Your answer should be the line containing "[00:00.000]" and every line after it to the end of the records below, word for word.

(Stored data entries)
────

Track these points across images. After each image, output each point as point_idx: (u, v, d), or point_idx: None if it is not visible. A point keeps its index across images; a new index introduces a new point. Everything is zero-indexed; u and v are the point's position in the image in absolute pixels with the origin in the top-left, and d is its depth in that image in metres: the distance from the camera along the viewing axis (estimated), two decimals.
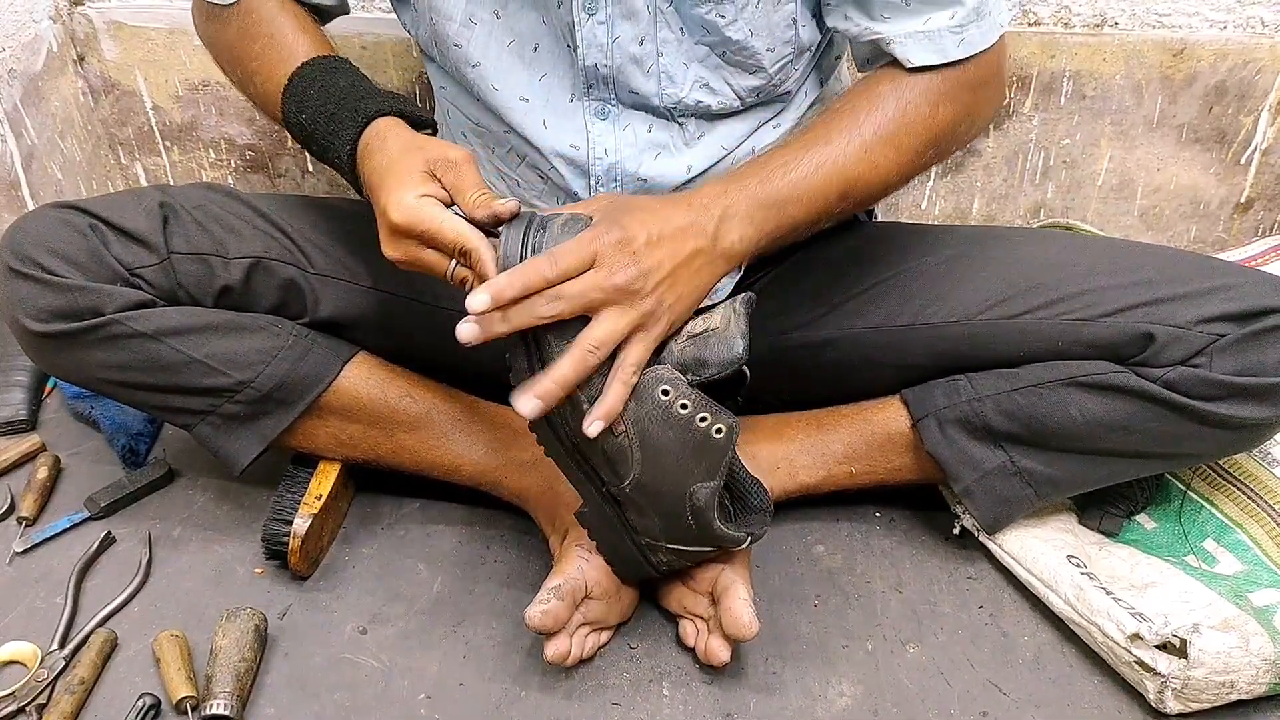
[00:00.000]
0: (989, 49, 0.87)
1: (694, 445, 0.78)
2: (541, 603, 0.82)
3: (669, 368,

────

-- EXERCISE RESULT --
[00:00.000]
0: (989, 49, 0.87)
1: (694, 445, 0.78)
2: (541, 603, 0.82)
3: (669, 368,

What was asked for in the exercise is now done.